We searched the Cochrane Central Register of Controlled Trials (CENTRAL; 2022, Issue 2), which contains the Cochrane Eyes and Vision Trials Register, Ovid MEDLINE, Ovid Embase, Latin American and Caribbean Health Science Information database (LILACS), the ISRCTN registry, clinicaltrials.gov and the WHO International Clinical Trials Registry Platform (WHO ICTRP). There were no language restrictions in the electronic search for trials. We last searched the electronic databases on 22 February 2022.

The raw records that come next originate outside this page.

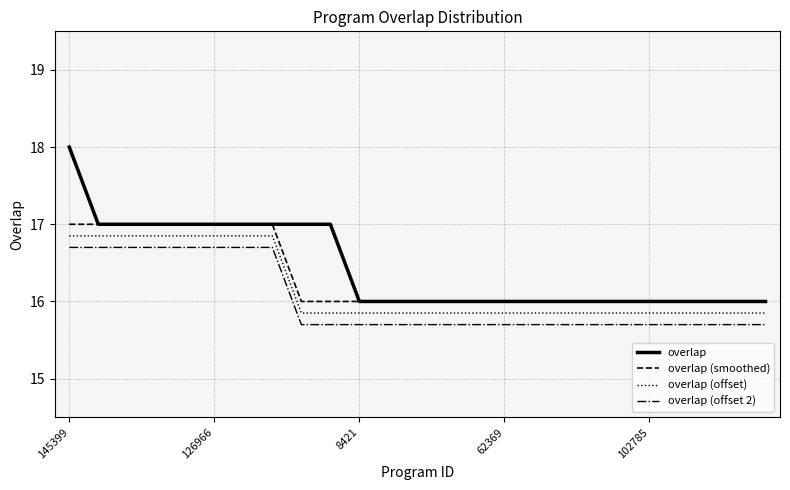

How many distinct data groups are displayed?

4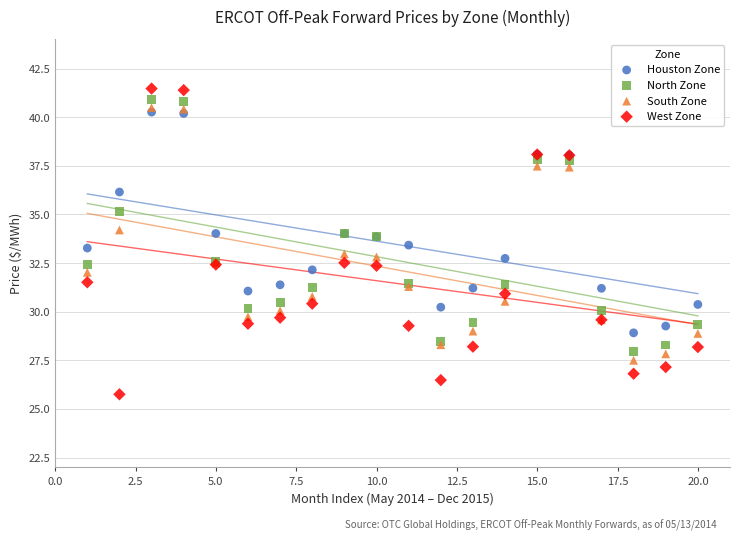

Which series has the widest spread of Y values?

West Zone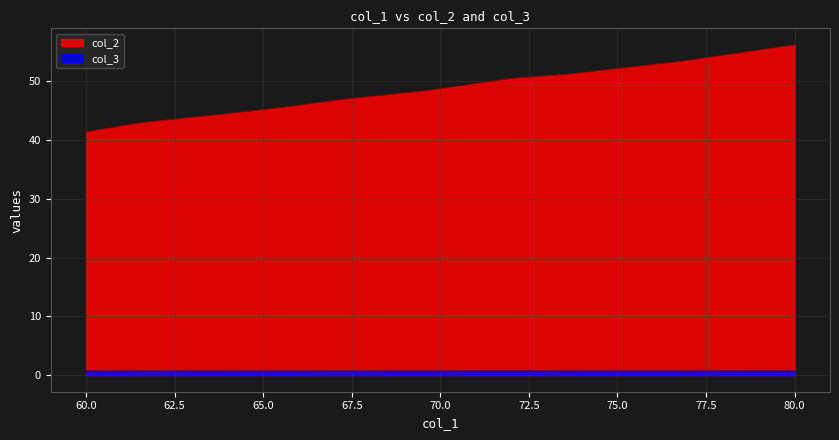

True or false: col_3 and col_2 intersect in this chart.

False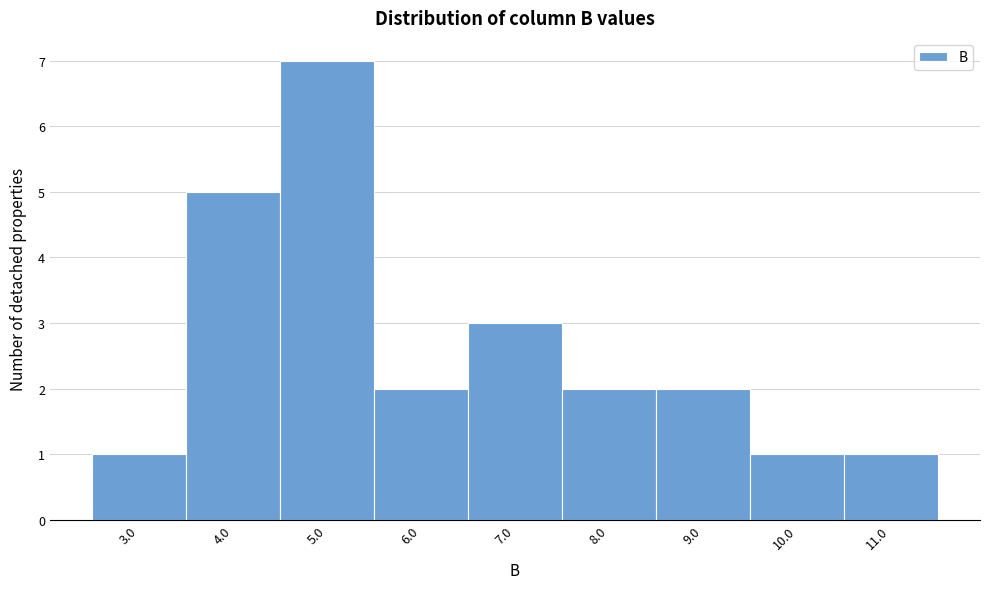

Reading right to left, transcribe all the data shown in this chart.

1	1	2	2	3	2	7	5	1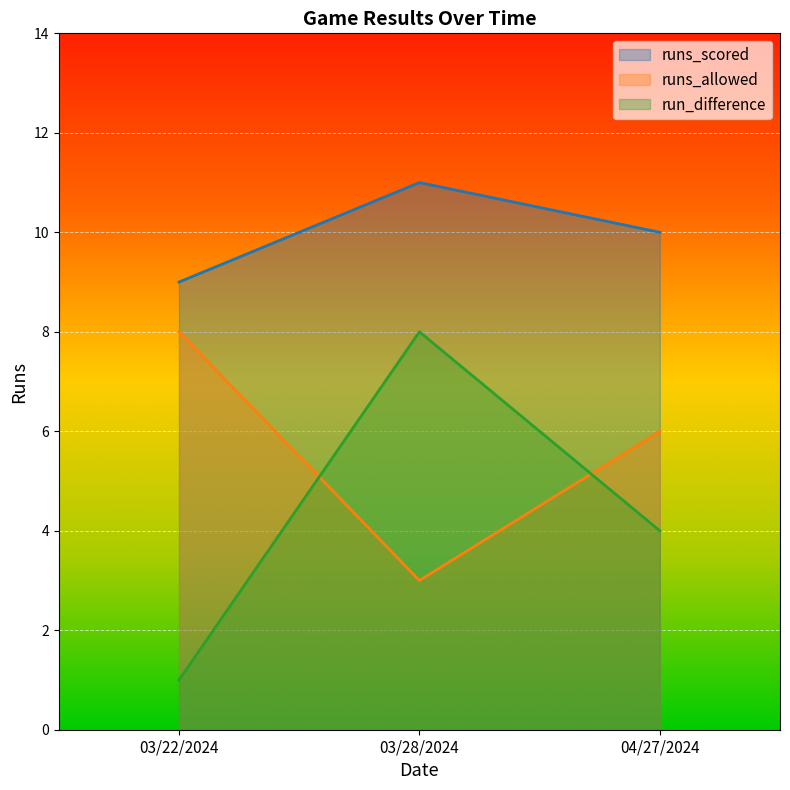

Rank the series by their maximum value, from highest to lowest.

runs_scored, runs_allowed, run_difference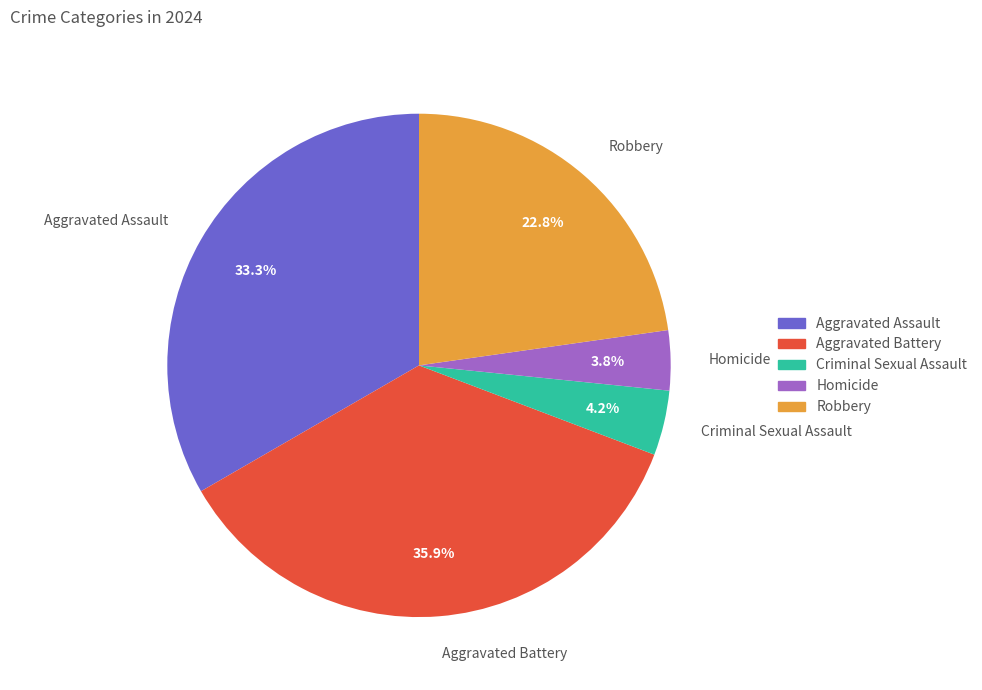

To the nearest percent, what percentage of the pie is Homicide?

4%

We included randomised controlled trials (RCTs) of RTX administered by intravenous infusion using any dosage regimen for the treatment of active TAO in adults, compared to placebo or glucocorticoids treatment.
We used standard methodological procedures expected by Cochrane. Two review authors independently scanned titles and abstracts, and screened full-text reports of potentially relevant studies. The outcomes of interest in this review were: clinical activity score (CAS), NOSPECS severity scale, proptosis (mm), palpebral aperture (mm), extraocular motility (degrees or diplopia rating scale), quality of life and adverse effects.
We identified two studies that met the inclusion criteria in this updated review. Across both studies, the mean age of participants was 55 years and 77% were women.
RTX compared to intravenous methylprednisolone (IVMP)
One study, conducted in Italy, compared RTX (n = 15 after one participant withdrew) with IVMP (n = 16) for active TAO (CAS ≥ 3 out of 7 or 4 out of 10). We judged this study to be at low risk of bias in most domains, but it was stopped early because of disease reactivation in the comparator group (5/16 participants). This study provided low-certainty evidence that RTX may result in CAS improvement at 24 weeks compared to IVMP (15/15 versus 12/16 improved by ≥ 2 points; risk ratio (RR) 1.32, 95% confidence interval (CI) 0.98 to 1.78). Only very low-certainty evidence was available for the other outcomes: NOSPECS improvement by 2 or more classes (3/15 versus 3/16; RR 1.07, 95% CI 0.25 to 4.49); proptosis improvement by 2 mm or more (0/15 versus 1/16; RR 0.35, 95% CI 0.02 to 8.08); palpebral aperture improvement by 3 mm or more (2/15 versus 0/16; RR 5.31, 95% CI 0.28 to 102.38); motility improvement by 1 class or more (3/15 versus 3/16; RR 1.07, 95% CI 0.25 to 4.49); and improvement on the Graves’ ophthalmopathy QoL scale by at least 6 points for "functioning" (5/14 versus 8/13; RR 0.58, 95% CI 0.25 to 1.32), and “appearance” (9/14 versus 6/13; RR 1.39, 95% CI 0.69 to 2.82). Adverse events were more common in the RTX group (RR 1.39, 95% CI 0.90 to 2.13; low-certainty evidence). Minor adverse effects (mild infusion reactions) were observed in most people receiving RTX at first infusion. Two participants experienced a major infusion reaction, likely cytokine release syndrome.
RTX compared to placebo
One study, conducted in the USA, enrolled 25 participants with active TAO (CAS ≥ 4 out of 7), comparing RTX (13 participants) to placebo. We judged this study to be at low risk of bias in most domains, but it was stopped early due to recruitment issues. It provided very low-certainty evidence on the following outcomes at 24 weeks: CAS improvement by 2 or more points (4/13 RTX versus 3/12 placebo; RR 1.23, 95% CI 0.34 to 4.40); NOSPECS improvement by 2 or more classes (2/13 versus 2/12; RR 0.92, 95% CI 0.15 to 5.56); proptosis improvement by 2 mm or more (2/13 versus 4/12; RR 0.46, 95% CI 0.10 to 2.08); palpebral aperture median change (0 mm in RTX group, in both eyes separately, versus -0.5 mm and 0.5 mm in placebo group right and left eye, respectively); motility median diplopia score (3 versus 2.5); SF-12 physical component median score (45.9 versus 40.3) and mental component median score (52.8 versus 46.1). More participants in the RTX group experienced adverse effects (8/13 versus 3/12; RR 2.46, 95% CI 0.84 to 7.18).